- [How to complete this task] Write out each entry below exactly. Do not include the images.

- [Data for processing]
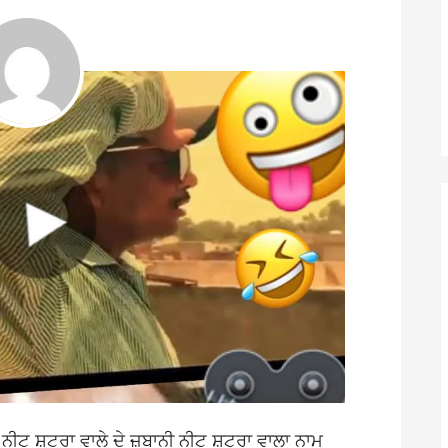
ੁਣੋ ਨੀਟੂ ਸ਼ਟਰਾ ਵਾਲੇ ਦੇ ਜ਼ੁਬਾਨੀ ਨੀਟੂ ਸ਼ਟਰਾ ਵਾਲਾ ਨਾਮ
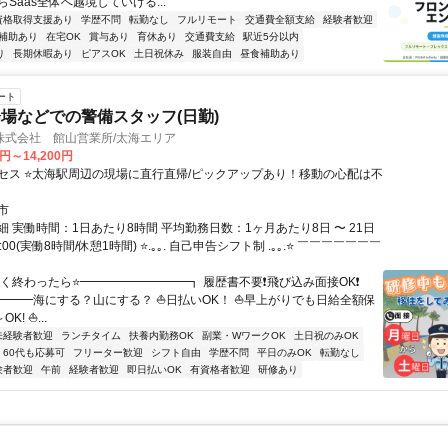
Saas全体へ越境していける...
資格取得支援あり
学歴不問
転勤なし
フルリモート
交通費全額支給
経験者歓迎
補助あり
在宅OK
賞与あり
育休あり
交通費支給
駅近5分以内
り
長期休暇あり
ピアスOK
土日祝休み
服装自由
昼食補助あり
ート
場などでの警備スタッフ(日勤)
株式会社 館山営業所/太海エリア
0円～14,200円
セス ⭐太海駅周辺の現場に直行直帰/ピックアップあり！移動の心配は不
市
 実働時間：1日あたり8時間 平均勤務日数：1ヶ月あたり8日 〜 21日
7:00(実働8時間/休憩1時間) ⭐.｡｡. 自己申告シフト制 .｡｡.⭐ ￣￣￣￣￣￣￣
早く終わったら⭐━━━━━━━━━┓ 履歴書不要❗飛び込み面接OK❗
━━━海にする？山にする？ ⛵日払いOK！ ⛵早上がりでも日給全額保
K! ⛵...
未経験者歓迎
ランチタイム
扶養内勤務OK
副業・WワークOK
土日祝のみOK
60代も応募可
フリーター歓迎
シフト自由
学歴不問
平日のみOK
転勤なし
験者歓迎
午前
経験者歓迎
即日払いOK
有資格者歓迎
研修あり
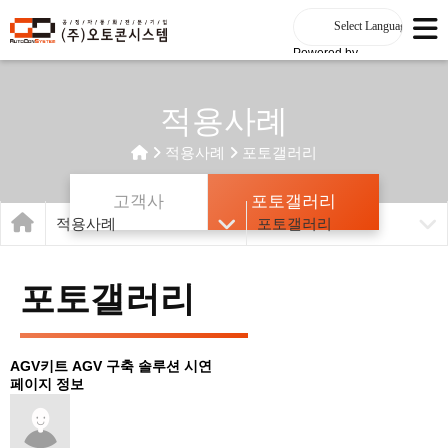
Powered by
적용사례
적용사례
포토갤러리
고객사
포토갤러리
적용사례
포토갤러리
포토갤러리
AGV키트 AGV 구축 솔루션 시연
페이지 정보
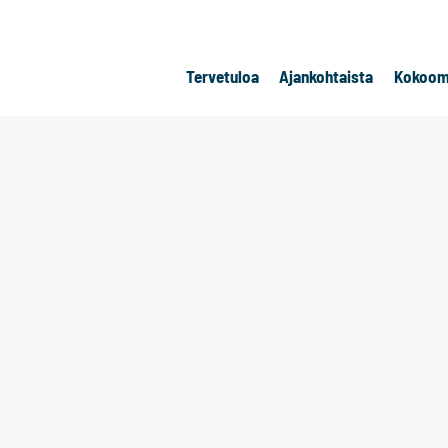
Tervetuloa
Ajankohtaista
Kokoom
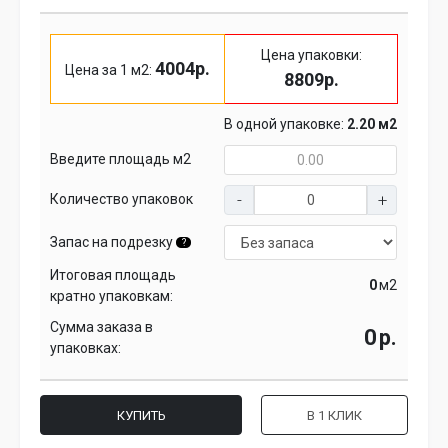
Цена упаковки:
4004р.
Цена за 1 м2:
8809р.
В одной упаковке:
2.20 м2
Введите площадь м2
Количество упаковок
Запас на подрезку
?
Итоговая площадь
м2
кратно упаковкам:
Сумма заказа в
р.
упаковках:
КУПИТЬ
В 1 КЛИК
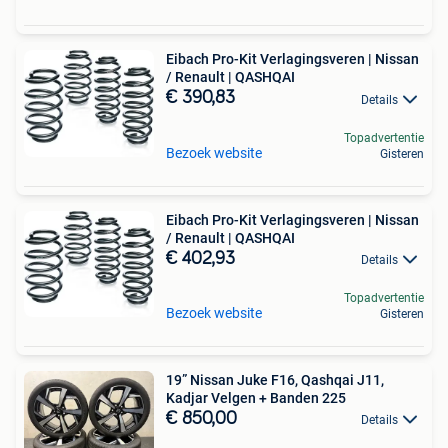
Eibach Pro-Kit Verlagingsveren | Nissan
/ Renault | QASHQAI
€ 390,83
Details
Topadvertentie
Bezoek website
Gisteren
Eibach Pro-Kit Verlagingsveren | Nissan
/ Renault | QASHQAI
€ 402,93
Details
Topadvertentie
Bezoek website
Gisteren
19” Nissan Juke F16, Qashqai J11,
Kadjar Velgen + Banden 225
€ 850,00
Details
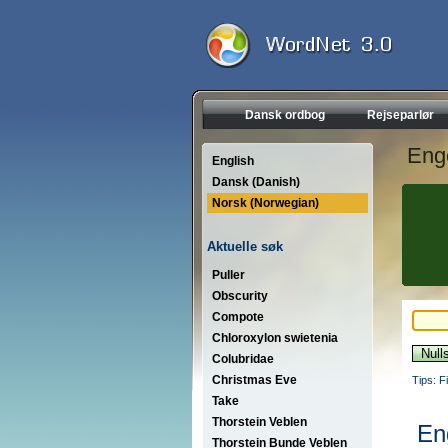
Dansk ordbog
Rejseparlør
Eng
English
Dansk (Danish)
Norsk (Norwegian)
Aktuelle søk
Puller
Obscurity
Compote
Chloroxylon swietenia
Colubridae
Christmas Eve
Tips: F
Take
Thorstein Veblen
En
Thorstein Bunde Veblen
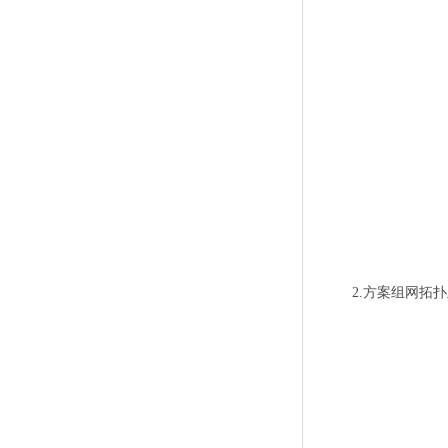
2.方案组网拓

- [Response to the task]
ੁਣੋ ਨੀਟੂ ਸ਼ਟਰਾ ਵਾਲੇ ਦੇ ਜ਼ੁਬਾਨੀ ਨੀਟੂ ਸ਼ਟਰਾ ਵਾਲਾ ਨਾਮ
Saas全体へ越境していける...
資格取得支援あり
学歴不問
転勤なし
フルリモート
交通費全額支給
経験者歓迎
補助あり
在宅OK
賞与あり
育休あり
交通費支給
駅近5分以内
り
長期休暇あり
ピアスOK
土日祝休み
服装自由
昼食補助あり
ート
場などでの警備スタッフ(日勤)
株式会社 館山営業所/太海エリア
0円～14,200円
セス ⭐太海駅周辺の現場に直行直帰/ピックアップあり！移動の心配は不
市
 実働時間：1日あたり8時間 平均勤務日数：1ヶ月あたり8日 〜 21日
7:00(実働8時間/休憩1時間) ⭐.｡｡. 自己申告シフト制 .｡｡.⭐ ￣￣￣￣￣￣￣
早く終わったら⭐━━━━━━━━━┓ 履歴書不要❗飛び込み面接OK❗
━━━海にする？山にする？ ⛵日払いOK！ ⛵早上がりでも日給全額保
K! ⛵...
未経験者歓迎
ランチタイム
扶養内勤務OK
副業・WワークOK
土日祝のみOK
60代も応募可
フリーター歓迎
シフト自由
学歴不問
平日のみOK
転勤なし
験者歓迎
午前
経験者歓迎
即日払いOK
有資格者歓迎
研修あり
Powered by
적용사례
적용사례
포토갤러리
고객사
포토갤러리
적용사례
포토갤러리
포토갤러리
AGV키트 AGV 구축 솔루션 시연
페이지 정보
Tervetuloa
Ajankohtaista
Kokoom
Цена упаковки:
4004р.
Цена за 1 м2:
8809р.
В одной упаковке:
2.20 м2
Введите площадь м2
Количество упаковок
Запас на подрезку
?
Итоговая площадь
м2
кратно упаковкам:
Сумма заказа в
р.
упаковках:
КУПИТЬ
В 1 КЛИК
Eibach Pro-Kit Verlagingsveren | Nissan
/ Renault | QASHQAI
€ 390,83
Details
Topadvertentie
Bezoek website
Gisteren
Eibach Pro-Kit Verlagingsveren | Nissan
/ Renault | QASHQAI
€ 402,93
Details
Topadvertentie
Bezoek website
Gisteren
19” Nissan Juke F16, Qashqai J11,
Kadjar Velgen + Banden 225
€ 850,00
Details
Dansk ordbog
Rejseparlør
Eng
English
Dansk (Danish)
Norsk (Norwegian)
Aktuelle søk
Puller
Obscurity
Compote
Chloroxylon swietenia
Colubridae
Christmas Eve
Tips: F
Take
Thorstein Veblen
En
Thorstein Bunde Veblen
2.方案组网拓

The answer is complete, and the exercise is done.